▸ O que fazer: Por favor, prolongue o texto sobre a debandada mortal entre adeptos, começando a seguir à última frase apresentada.

▸ Texto fornecido:
Até ao momento, as autoridades governamentais não divulgaram qualquer número de vítimas, mas fontes médicas estimam que a "debandada mortal" tenha provocado pelo menos 56 mortos.
As circunstâncias que rodearam os confrontos continuam por esclarecer.
"As manifestações de insatisfação com as decisões de arbitragem levaram ao arremesso de pedras por parte dos adeptos, que provocaram debandadas mortais", afirmou o Governo, num comunicado de imprensa difundido na televisão nacional.
De acordo com uma testemunha citada pela agência de notícias France-Presse (AFP), os adeptos contestaram uma decisão do árbitro e invadiram o campo.
Nos vídeos difundidos nas redes sociais e cuja autenticidade a AFP não conseguiu verificar, veem-se numerosos corpos inertes e cenas de grande confusão nas ruas após o eclodir dos confrontos.

[Entradas da coleção]
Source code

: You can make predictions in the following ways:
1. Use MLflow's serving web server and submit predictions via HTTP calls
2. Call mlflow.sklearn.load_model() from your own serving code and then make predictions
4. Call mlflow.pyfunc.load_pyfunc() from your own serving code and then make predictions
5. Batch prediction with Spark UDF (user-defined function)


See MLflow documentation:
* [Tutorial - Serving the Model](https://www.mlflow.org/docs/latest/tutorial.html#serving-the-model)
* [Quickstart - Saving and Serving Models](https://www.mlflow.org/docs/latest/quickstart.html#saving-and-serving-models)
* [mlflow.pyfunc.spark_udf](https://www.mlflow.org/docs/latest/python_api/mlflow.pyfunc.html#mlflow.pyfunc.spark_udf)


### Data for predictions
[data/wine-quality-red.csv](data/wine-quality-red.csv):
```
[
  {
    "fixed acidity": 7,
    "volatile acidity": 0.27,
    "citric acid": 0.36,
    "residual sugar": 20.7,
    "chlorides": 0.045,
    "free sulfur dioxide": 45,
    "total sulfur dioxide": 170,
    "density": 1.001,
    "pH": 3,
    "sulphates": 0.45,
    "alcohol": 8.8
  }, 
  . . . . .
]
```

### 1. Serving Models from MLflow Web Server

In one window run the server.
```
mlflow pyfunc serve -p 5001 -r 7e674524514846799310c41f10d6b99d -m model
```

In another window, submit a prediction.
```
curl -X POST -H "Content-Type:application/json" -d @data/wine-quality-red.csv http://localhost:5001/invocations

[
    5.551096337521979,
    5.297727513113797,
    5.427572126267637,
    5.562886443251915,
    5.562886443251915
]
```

▸ Resultado:
De acordo com a imprensa, tratou-se de um jogo dedicado ao chefe da Junta Militar, Mamadi Doumbouya, que chegou ao poder após um golpe de Estado que liderou em setembro de 2021.
Estes torneios de futebol têm proliferado nas últimas semanas na Guiné-Conacri e são vistos como eventos de apoio à possível candidatura do Doumbouya nas próximas eleições presidenciais.
A junta comprometeu-se, inicialmente, sob pressão internacional, a ceder o lugar aos civis eleitos antes do final de 2024, mas quebrou a sua promessa.